Step 4: Select your stage S3 bucket c360view-us-west-2-your_account_id-stage + ‘/tmp/’ as Temporary directory.
Step 5: Select
n1_c360_dispositions and click on Action, Run job.
Step 6: Wait for completion.
Step 7: Check the script and logs.
Notice that in this Python script that converts a query result from Amazon Athena to a Pandas data frame and then the result from Pandas transformation to parquet files in Amazon S3 using spark write operation.
Step 8: Now select the Jobcust360etlmftrans, another Pyspark job, Action and Edit job.
Step 9: Change Glue version to
Spark 2.4, Python 3 with improved startup times (Glue Version 2.0) and select your stage S3 bucket c360view-us-west-2-your_account_id-stage + ‘/tmp/’ as Temporary directory.

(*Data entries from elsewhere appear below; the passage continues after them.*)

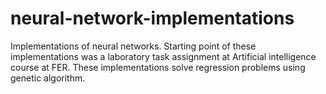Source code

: # neural-network-implementations
Implementations of neural networks. Starting point of these implementations was a laboratory task assignment at Artificial intelligence course at FER. These implementations solve regression problems using genetic algorithm.
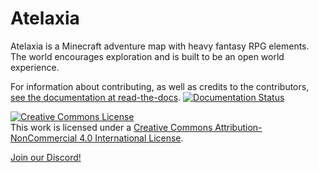 # Atelaxia
Atelaxia is a Minecraft adventure map with heavy fantasy RPG elements. The world encourages exploration and is built to be an open world experience.

For information about contributing, as well as credits to the contributors, [see the documentation at read-the-docs](https://atelaxia.readthedocs.io/en/latest/). [![Documentation Status](https://readthedocs.org/projects/atelaxia/badge/?version=latest)](https://atelaxia.readthedocs.io/en/latest/?badge=latest)

<a rel="license" href="http://creativecommons.org/licenses/by-nc/4.0/"><img alt="Creative Commons License" style="border-width:0" src="https://i.creativecommons.org/l/by-nc/4.0/88x31.png" /></a><br />This work is licensed under a <a rel="license" href="http://creativecommons.org/licenses/by-nc/4.0/">Creative Commons Attribution-NonCommercial 4.0 International License</a>.

[Join our Discord!](https://discord.gg/ppQCvhuJGE)

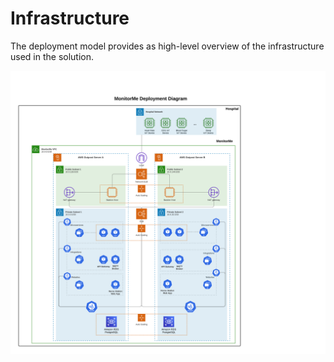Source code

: # Infrastructure

The deployment model provides as high-level overview of the infrastructure used in the solution.

![Deployment/Infrastructure Architecture](../../assets/Diagrams/MonitorMe_Deployment_Diagram.png)
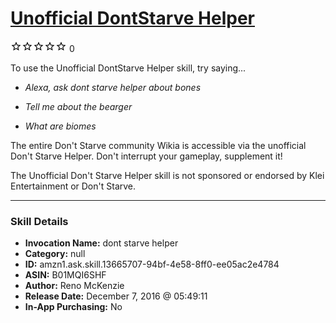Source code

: # [Unofficial DontStarve Helper](http://alexa.amazon.com/#skills/amzn1.ask.skill.13665707-94bf-4e58-8ff0-ee05ac2e4784)
![0 stars](../../images/ic_star_border_black_18dp_1x.png)![0 stars](../../images/ic_star_border_black_18dp_1x.png)![0 stars](../../images/ic_star_border_black_18dp_1x.png)![0 stars](../../images/ic_star_border_black_18dp_1x.png)![0 stars](../../images/ic_star_border_black_18dp_1x.png) 0

To use the Unofficial DontStarve Helper skill, try saying...

* *Alexa, ask dont starve helper about bones*

* *Tell me about the bearger*

* *What are biomes*

The entire Don't Starve community Wikia is accessible via the unofficial Don't Starve Helper. Don't interrupt your gameplay, supplement it!

The Unofficial Don't Starve Helper skill is not sponsored or endorsed by Klei Entertainment or Don't Starve.

***

### Skill Details

* **Invocation Name:** dont starve helper
* **Category:** null
* **ID:** amzn1.ask.skill.13665707-94bf-4e58-8ff0-ee05ac2e4784
* **ASIN:** B01MQI6SHF
* **Author:** Reno McKenzie
* **Release Date:** December 7, 2016 @ 05:49:11
* **In-App Purchasing:** No
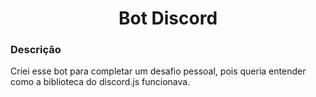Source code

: <h1 align="center">Bot Discord</h1>

### Descrição

Criei esse bot para completar um desafio pessoal, pois queria entender como a biblioteca do discord.js funcionava.
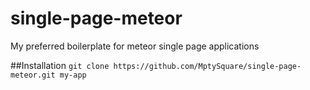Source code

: # single-page-meteor
My preferred boilerplate for meteor single page applications

##Installation
`git clone https://github.com/MptySquare/single-page-meteor.git my-app`
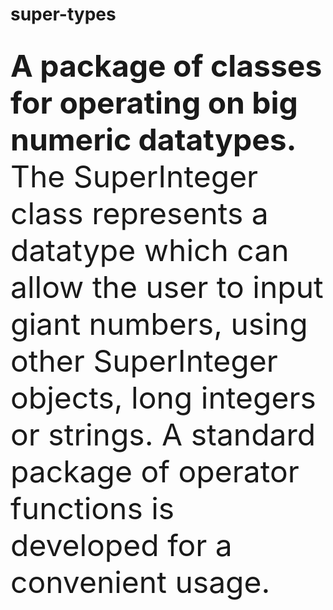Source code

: # super-types
<br><strong><font size="20">A package of classes for operating on big numeric datatypes.</font></strong>
<br>
<font size="16">The SuperInteger class represents a datatype which can allow the user to input giant numbers, using other SuperInteger objects, long integers or strings. A standard package of operator functions is developed for a convenient usage.</font>

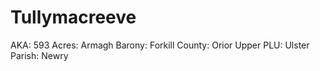# Tullymacreeve

AKA: 593
Acres: Armagh
Barony: Forkill
County: Orior Upper
PLU: Ulster
Parish: Newry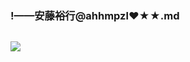 ### !——安藤裕行@ahhmpzl❤★★.md
![]()

![](https://pbs.twimg.com/media/Dx2gDg_VAAAWv6W?format=jpg)
![]()
![]()
![]()
![]()
![]()
![]()
![]()
![]()
![]()
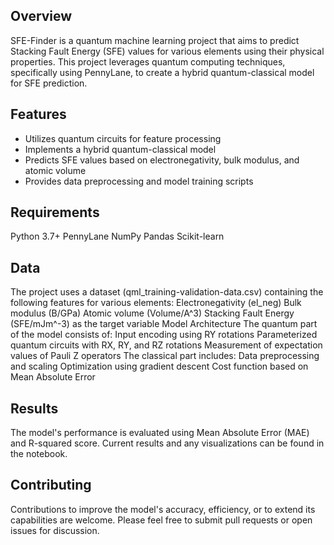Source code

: ## Overview
SFE-Finder is a quantum machine learning project that aims to predict Stacking Fault Energy (SFE) values for various elements using their physical properties. This project leverages quantum computing techniques, specifically using PennyLane, to create a hybrid quantum-classical model for SFE prediction.
## Features
  - Utilizes quantum circuits for feature processing
  - Implements a hybrid quantum-classical model
  - Predicts SFE values based on electronegativity, bulk modulus, and atomic volume
  - Provides data preprocessing and model training scripts
## Requirements
  Python 3.7+
  PennyLane
  NumPy
  Pandas
  Scikit-learn
## Data
The project uses a dataset (qml_training-validation-data.csv) containing the following features for various elements:
  Electronegativity (el_neg)
  Bulk modulus (B/GPa)
  Atomic volume (Volume/A^3)
  Stacking Fault Energy (SFE/mJm^-3) as the target variable
  Model Architecture
The quantum part of the model consists of:
  Input encoding using RY rotations
  Parameterized quantum circuits with RX, RY, and RZ rotations
  Measurement of expectation values of Pauli Z operators
The classical part includes:
  Data preprocessing and scaling
  Optimization using gradient descent
  Cost function based on Mean Absolute Error
## Results
The model's performance is evaluated using Mean Absolute Error (MAE) and R-squared score. Current results and any visualizations can be found in the notebook.
## Contributing
Contributions to improve the model's accuracy, efficiency, or to extend its capabilities are welcome. Please feel free to submit pull requests or open issues for discussion.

Step 10: Now select the Jobcust360etlmftrans. Click on Action, and then on Run job.
Step 11: Wait for completion.
Step 12: Check the script and logs.
In this pyspark script we are doing some aggregations with the transactions from relational database done by account_id in the last 3 months and also the last 6 months. For this we used the AWS Glue dynamic frame.